## Directive
Copy the text lines of every item below word for word, omitting the pictures.

## Data listing
=-=-=

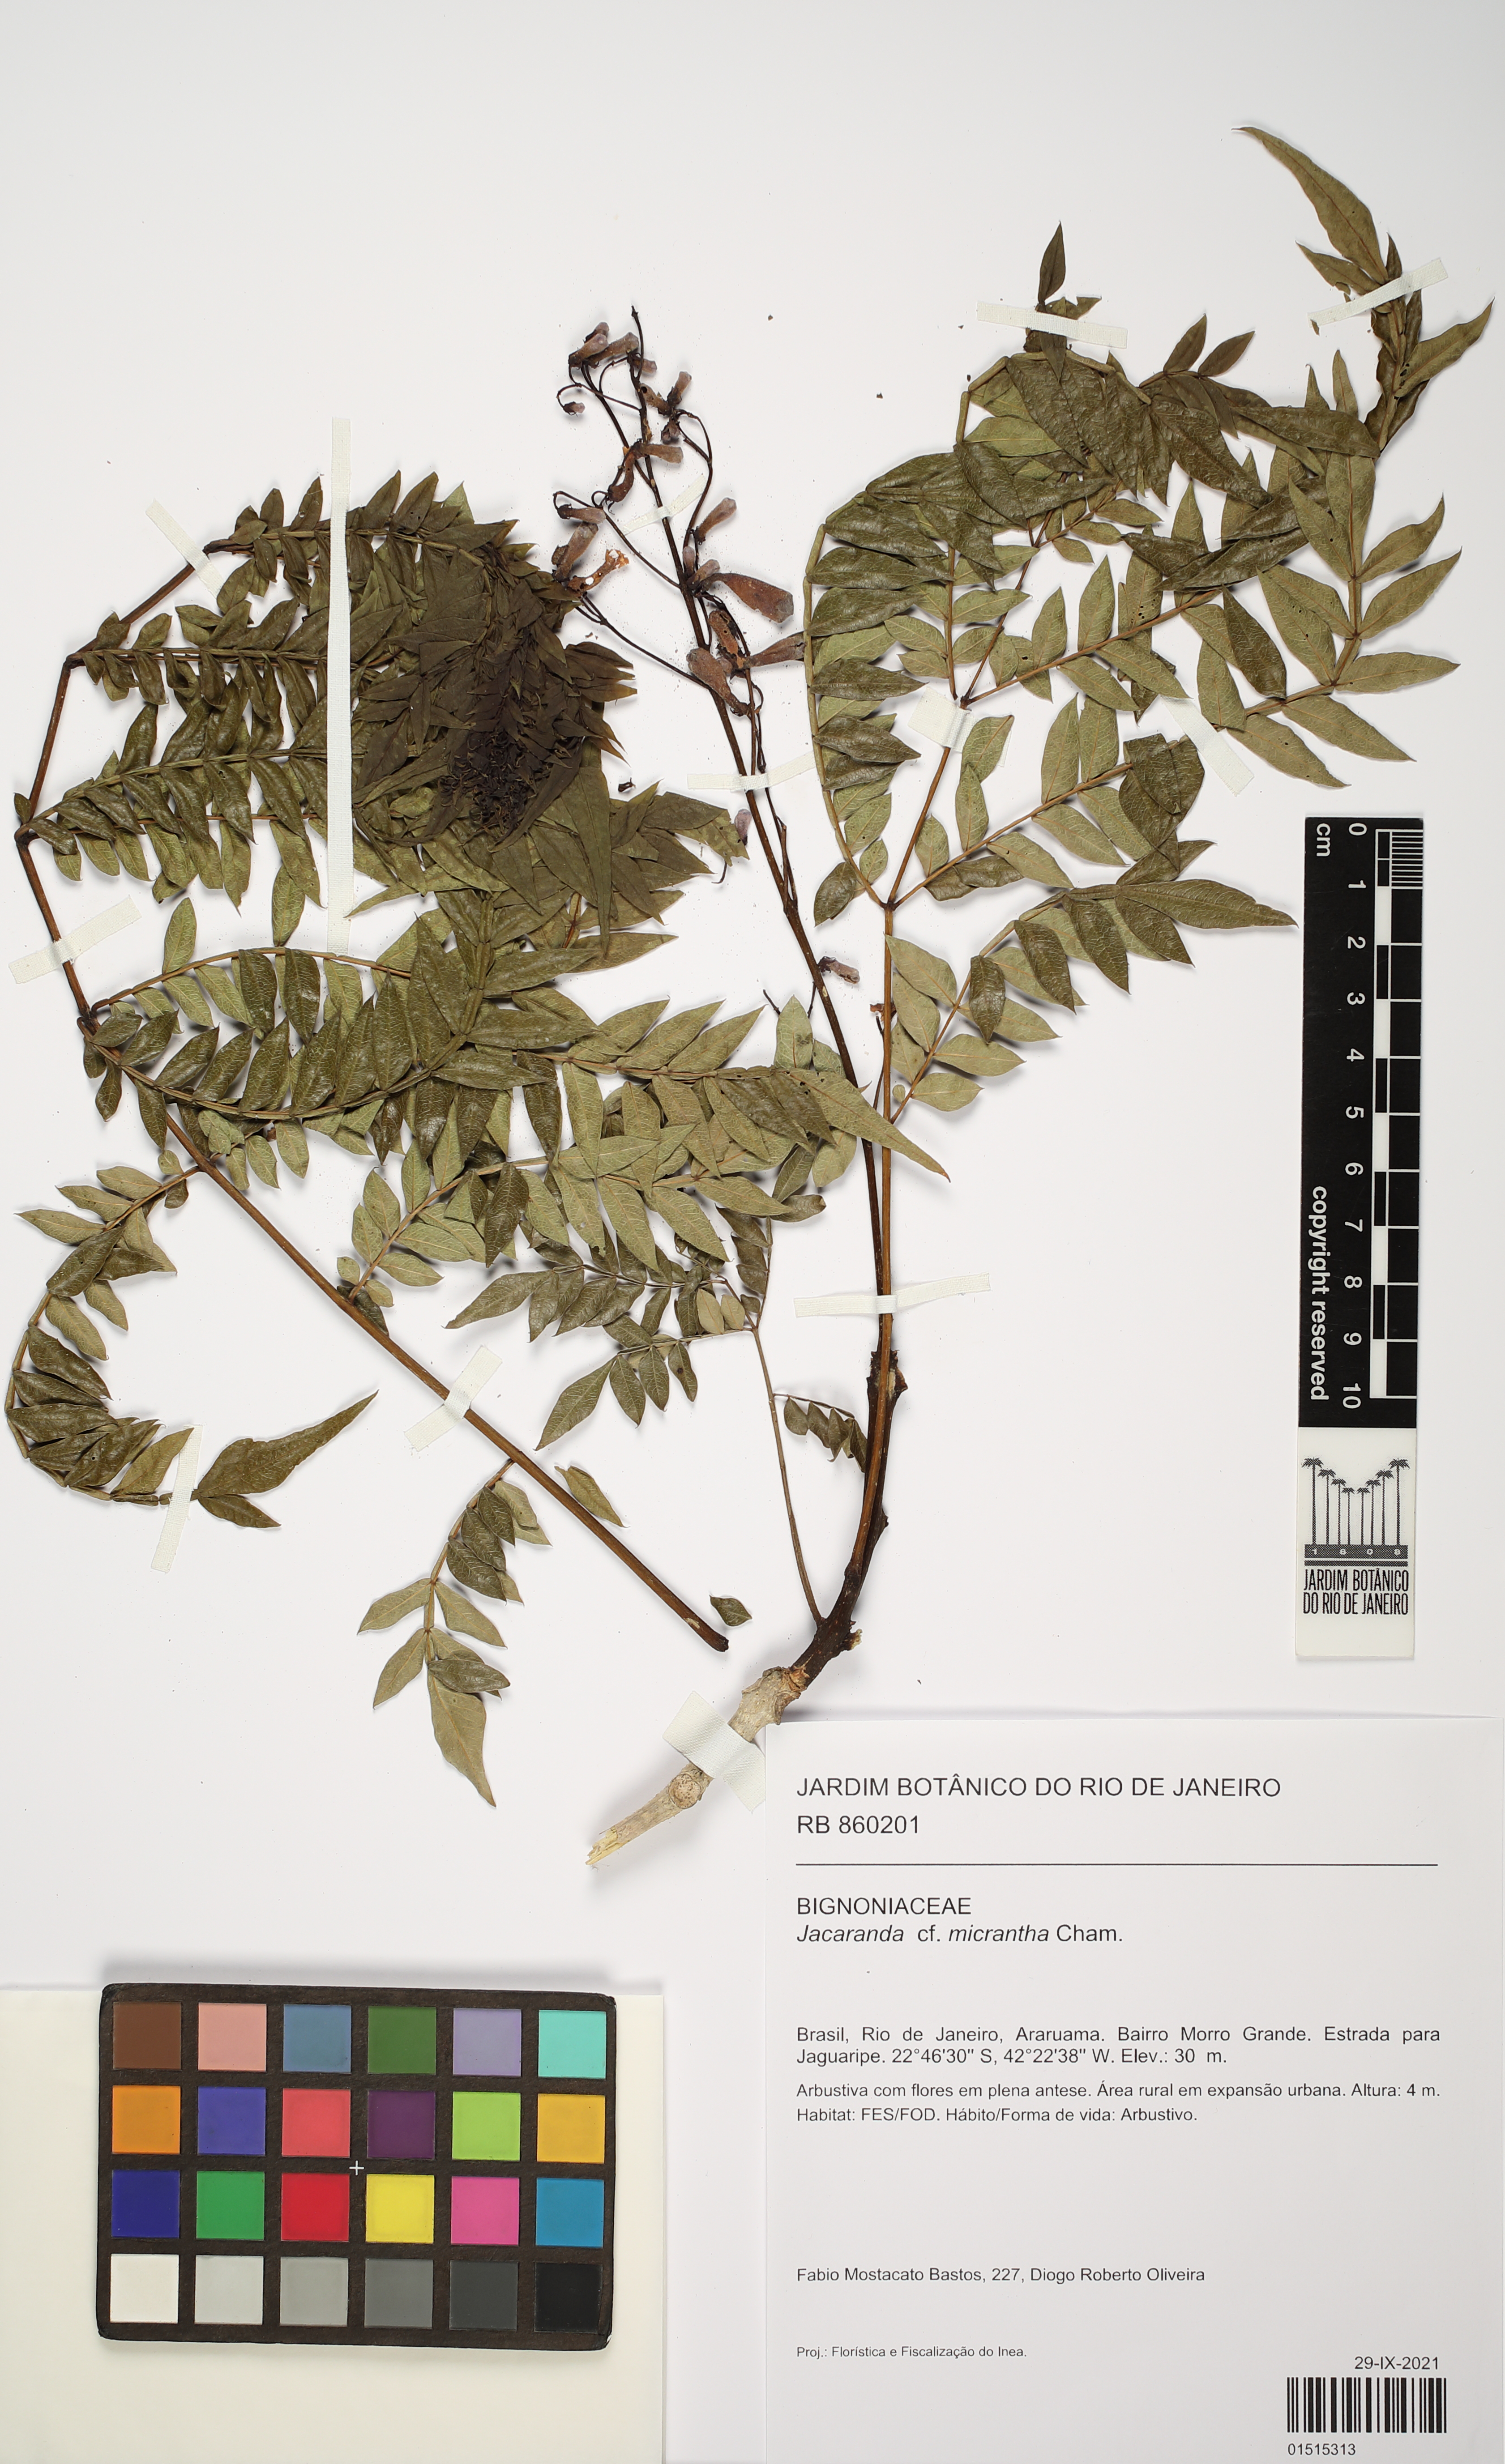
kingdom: Plantae
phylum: Tracheophyta
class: Magnoliopsida
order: Lamiales
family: Bignoniaceae
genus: Jacaranda
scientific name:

=-=-=

## Worked answer
kingdom: Plantae
phylum: Tracheophyta
class: Magnoliopsida
order: Lamiales
family: Bignoniaceae
genus: Jacaranda
scientific name:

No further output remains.